Alcune, alcuni di loro decidono dopo la bocciatura di cambiare indirizzo di studi. Altri ci riprovano e vanno meglio: sono diventati più grandi, hanno imparato a parare i colpi o magari, più semplicemente, è grazie al cambiamento di contesto, una nuova classe, nuovi insegnanti che li fanno sentire meglio. O anche l’aver fatto pace in qualche modo con le circostanze che hanno prodotto disagio, assenze, impossibilità a studiare.
Chiunque si ponga a riflettere seriamente su questo fenomeno non può non arrivare a una conclusione: raramente la bocciatura è “soltanto” la conseguenza di un mancato impegno. C’è altro e questo altro è quello di cui la politica e la cultura, quando si occupano di scuola, dovrebbero preoccuparsi. Ma sappiamo che non è così.
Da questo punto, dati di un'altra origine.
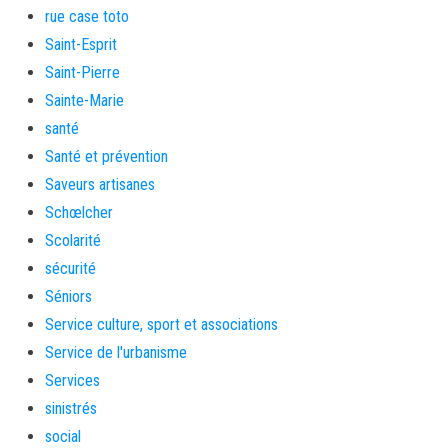
rue case toto
Saint-Esprit
Saint-Pierre
Sainte-Marie
santé
Santé et prévention
Saveurs artisanes
Schœlcher
Scolarité
sécurité
Séniors
Service culture, sport et associations
Service de l'urbanisme
Services
sinistrés
social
Sappiamo, e ogni giorno lo sappiamo meglio, con una prova in più, che a questo governo di ripetenze, dispersione, della sorte dei ragazzi e delle ragazze a rischio, della loro espulsione dal sistema scolastico importa assai poco.
Non c’è niente di più rivelatore di una legge di bilancio per verificarlo. Nella bozza per il 2026 c’è scritto infatti che, se hai perso un anno, non ti “meriti” niente. Per questo ti sarà negata la Carta valore (che brutto nome), cioè quello che si chiamava Bonus cultura: una cifra da spendere una tantum per libri, concerti, film, spettacoli teatrali, ecc. Secondo il governo va data solo a chi arriva all’anno della maturità senza aver compiuto 19 anni. Quindi a chi non è mai stato bocciato. Un provvedimento che sembra uscito dalla penna di Charles Dickens. Mi chiedo che faccia abbia lo Scrooge del Bilancio che, per risparmiare, non porta “i regali” ai ragazzi ripetenti, a rischio abbandono.
Come è stato notato questo significa che circa un quarto dei ragazzi e delle ragazze non potrà accedervi perché in Italia, secondo Invalsi, solo il 73% degli studenti chiude il ciclo secondario di secondo grado in cinque anni. Il 10,4% viene bocciato; il 9,4% abbandona il percorso scolastico prima del diploma (dato Invalsi), in gran parte durante il biennio delle superiori.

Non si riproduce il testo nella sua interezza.